**BRIEF**
In the entries below, the lines from the one with "left elbow: (460, 433)" through the one with "right ear: (664, 307)" are to be copied exactly; both ends count.

==== MATERIAL FOR THIS TASK

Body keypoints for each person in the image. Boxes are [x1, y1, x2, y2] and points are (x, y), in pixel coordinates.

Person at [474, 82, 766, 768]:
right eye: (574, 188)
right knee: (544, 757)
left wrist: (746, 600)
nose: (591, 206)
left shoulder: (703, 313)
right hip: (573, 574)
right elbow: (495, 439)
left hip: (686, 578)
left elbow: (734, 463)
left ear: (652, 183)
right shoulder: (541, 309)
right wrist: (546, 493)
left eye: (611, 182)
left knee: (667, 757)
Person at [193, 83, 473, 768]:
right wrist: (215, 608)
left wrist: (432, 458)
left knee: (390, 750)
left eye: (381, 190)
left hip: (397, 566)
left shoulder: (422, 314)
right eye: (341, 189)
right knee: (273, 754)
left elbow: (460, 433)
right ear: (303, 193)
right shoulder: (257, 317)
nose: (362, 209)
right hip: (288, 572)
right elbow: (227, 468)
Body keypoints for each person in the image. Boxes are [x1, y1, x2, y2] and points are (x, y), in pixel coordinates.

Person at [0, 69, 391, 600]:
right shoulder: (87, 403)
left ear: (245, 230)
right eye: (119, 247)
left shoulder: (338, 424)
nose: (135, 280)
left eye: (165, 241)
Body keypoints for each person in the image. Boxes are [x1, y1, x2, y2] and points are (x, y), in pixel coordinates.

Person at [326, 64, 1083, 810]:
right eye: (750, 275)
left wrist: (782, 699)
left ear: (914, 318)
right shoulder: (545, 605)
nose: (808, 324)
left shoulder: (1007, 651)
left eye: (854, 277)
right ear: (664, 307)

========
==== MATERIAL FOR THIS TASK

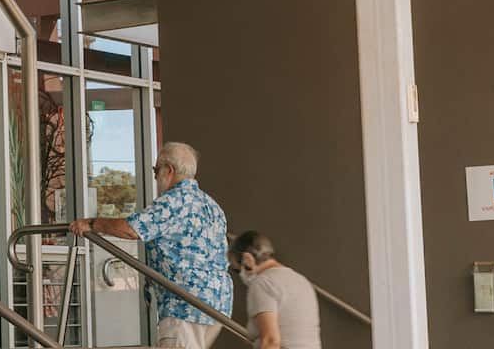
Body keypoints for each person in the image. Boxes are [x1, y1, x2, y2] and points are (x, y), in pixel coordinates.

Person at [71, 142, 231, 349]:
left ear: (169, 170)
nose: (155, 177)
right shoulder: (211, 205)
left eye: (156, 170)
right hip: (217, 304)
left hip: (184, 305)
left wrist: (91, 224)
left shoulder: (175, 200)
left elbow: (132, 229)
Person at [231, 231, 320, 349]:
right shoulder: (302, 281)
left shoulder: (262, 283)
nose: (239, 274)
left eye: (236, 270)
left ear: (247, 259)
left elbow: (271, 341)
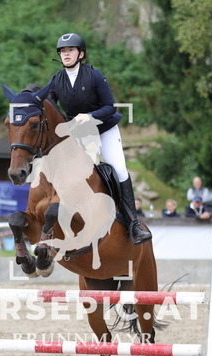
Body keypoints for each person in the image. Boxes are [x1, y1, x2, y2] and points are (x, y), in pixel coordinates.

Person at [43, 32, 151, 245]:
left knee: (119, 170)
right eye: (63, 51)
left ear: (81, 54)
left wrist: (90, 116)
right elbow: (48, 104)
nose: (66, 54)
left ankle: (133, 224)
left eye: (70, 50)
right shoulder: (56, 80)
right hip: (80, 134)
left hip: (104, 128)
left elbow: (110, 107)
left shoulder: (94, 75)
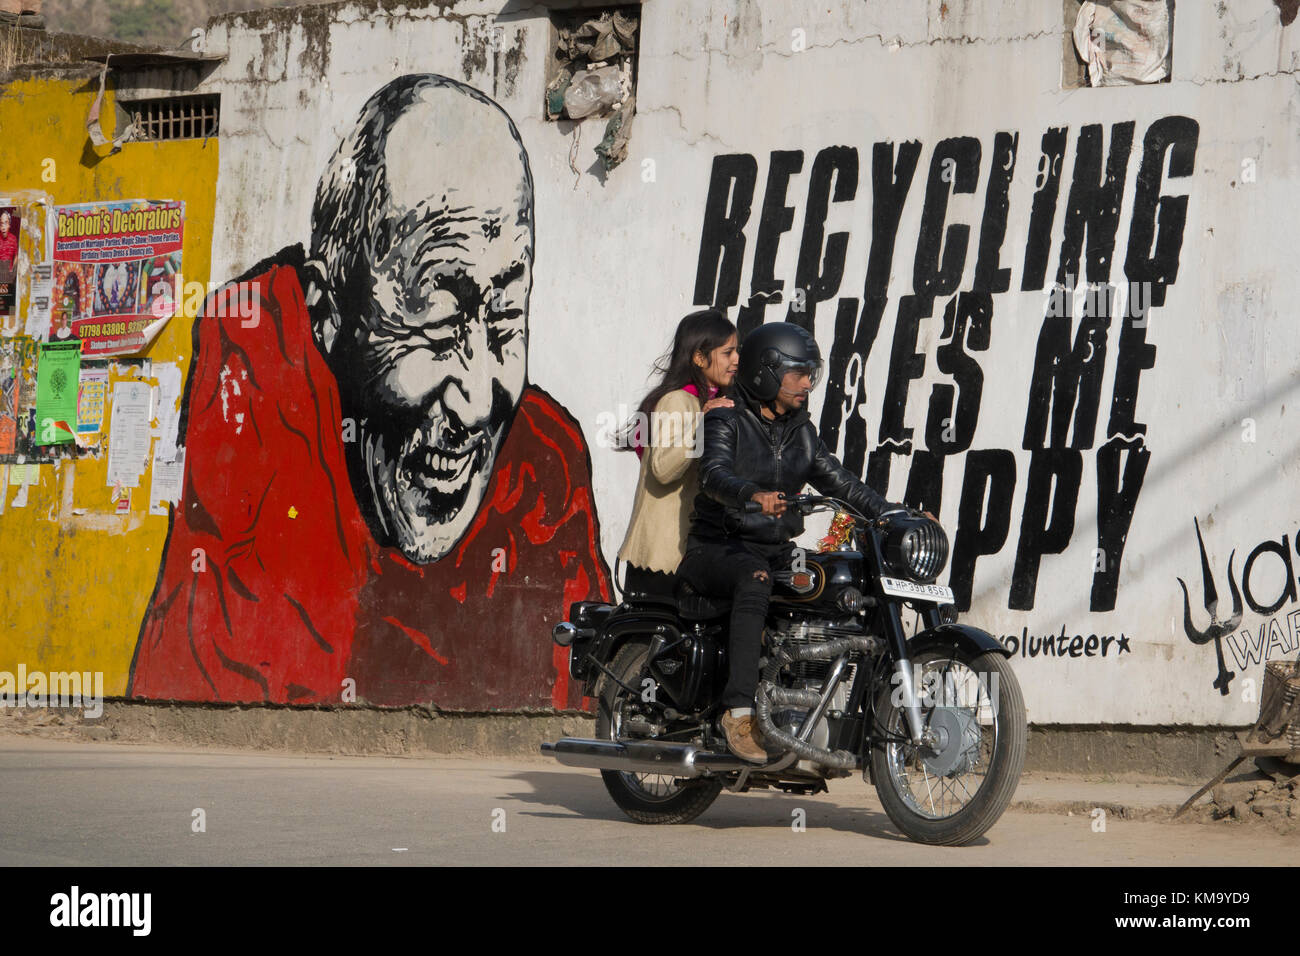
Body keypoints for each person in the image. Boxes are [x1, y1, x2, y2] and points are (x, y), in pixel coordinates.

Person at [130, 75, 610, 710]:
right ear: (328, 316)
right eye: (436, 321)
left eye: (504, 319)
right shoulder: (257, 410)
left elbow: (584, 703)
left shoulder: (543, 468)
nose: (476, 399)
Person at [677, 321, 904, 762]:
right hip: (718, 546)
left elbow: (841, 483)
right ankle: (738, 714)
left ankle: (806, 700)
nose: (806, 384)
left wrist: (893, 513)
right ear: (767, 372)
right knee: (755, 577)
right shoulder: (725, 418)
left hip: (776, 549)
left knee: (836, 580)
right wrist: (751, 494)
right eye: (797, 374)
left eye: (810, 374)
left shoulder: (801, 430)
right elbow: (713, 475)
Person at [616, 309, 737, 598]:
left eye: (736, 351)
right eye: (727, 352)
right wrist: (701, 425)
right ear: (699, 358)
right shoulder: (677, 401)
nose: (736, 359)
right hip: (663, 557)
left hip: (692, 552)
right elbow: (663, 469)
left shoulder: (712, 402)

========
==== MATERIAL FOR THIS TASK

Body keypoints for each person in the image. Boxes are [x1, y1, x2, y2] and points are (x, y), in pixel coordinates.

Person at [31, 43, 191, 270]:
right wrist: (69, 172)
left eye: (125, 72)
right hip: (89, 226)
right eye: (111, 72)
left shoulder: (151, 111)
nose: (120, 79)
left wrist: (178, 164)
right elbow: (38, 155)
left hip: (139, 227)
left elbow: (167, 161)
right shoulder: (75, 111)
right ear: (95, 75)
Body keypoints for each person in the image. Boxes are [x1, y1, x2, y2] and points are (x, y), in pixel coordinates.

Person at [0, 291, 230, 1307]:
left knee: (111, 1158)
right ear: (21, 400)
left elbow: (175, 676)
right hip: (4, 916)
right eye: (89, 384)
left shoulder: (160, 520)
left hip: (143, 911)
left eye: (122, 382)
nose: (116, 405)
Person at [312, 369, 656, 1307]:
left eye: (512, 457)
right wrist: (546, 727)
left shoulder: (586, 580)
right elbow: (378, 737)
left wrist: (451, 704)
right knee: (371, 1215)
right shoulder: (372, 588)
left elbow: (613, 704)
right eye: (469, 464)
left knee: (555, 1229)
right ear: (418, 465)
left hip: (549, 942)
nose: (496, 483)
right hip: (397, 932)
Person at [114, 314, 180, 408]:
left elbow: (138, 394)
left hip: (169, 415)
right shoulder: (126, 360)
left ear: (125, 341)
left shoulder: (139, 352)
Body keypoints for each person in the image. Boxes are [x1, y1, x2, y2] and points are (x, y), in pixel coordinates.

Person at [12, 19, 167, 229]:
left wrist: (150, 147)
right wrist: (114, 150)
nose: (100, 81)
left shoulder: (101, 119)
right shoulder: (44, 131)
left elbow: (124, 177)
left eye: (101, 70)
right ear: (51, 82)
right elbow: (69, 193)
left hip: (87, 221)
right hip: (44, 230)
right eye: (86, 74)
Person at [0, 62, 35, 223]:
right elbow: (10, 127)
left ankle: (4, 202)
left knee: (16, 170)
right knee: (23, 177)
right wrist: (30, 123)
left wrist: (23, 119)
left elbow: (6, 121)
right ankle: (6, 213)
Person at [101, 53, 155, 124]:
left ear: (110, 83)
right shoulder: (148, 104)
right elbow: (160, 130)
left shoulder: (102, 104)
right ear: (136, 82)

========

**RESPONSE AREA**
left elbow: (460, 433)
right ear: (303, 193)
right shoulder: (257, 317)
nose: (362, 209)
right hip: (288, 572)
right elbow: (227, 468)
Body keypoints for each person in the image. Boxes are [x1, y1, x2, y2] and points are (x, y), in pixel coordinates.

Person at [0, 69, 391, 600]:
right shoulder: (87, 403)
left ear: (245, 230)
right eye: (119, 247)
left shoulder: (338, 424)
nose: (135, 280)
left eye: (165, 241)
Body keypoints for each person in the image. Boxes are [x1, y1, x2, y2] and points are (x, y), in pixel coordinates.

Person at [326, 64, 1083, 810]:
right eye: (750, 275)
left wrist: (782, 699)
left ear: (914, 318)
right shoulder: (545, 605)
nose: (808, 324)
left shoulder: (1007, 651)
left eye: (854, 277)
right ear: (664, 307)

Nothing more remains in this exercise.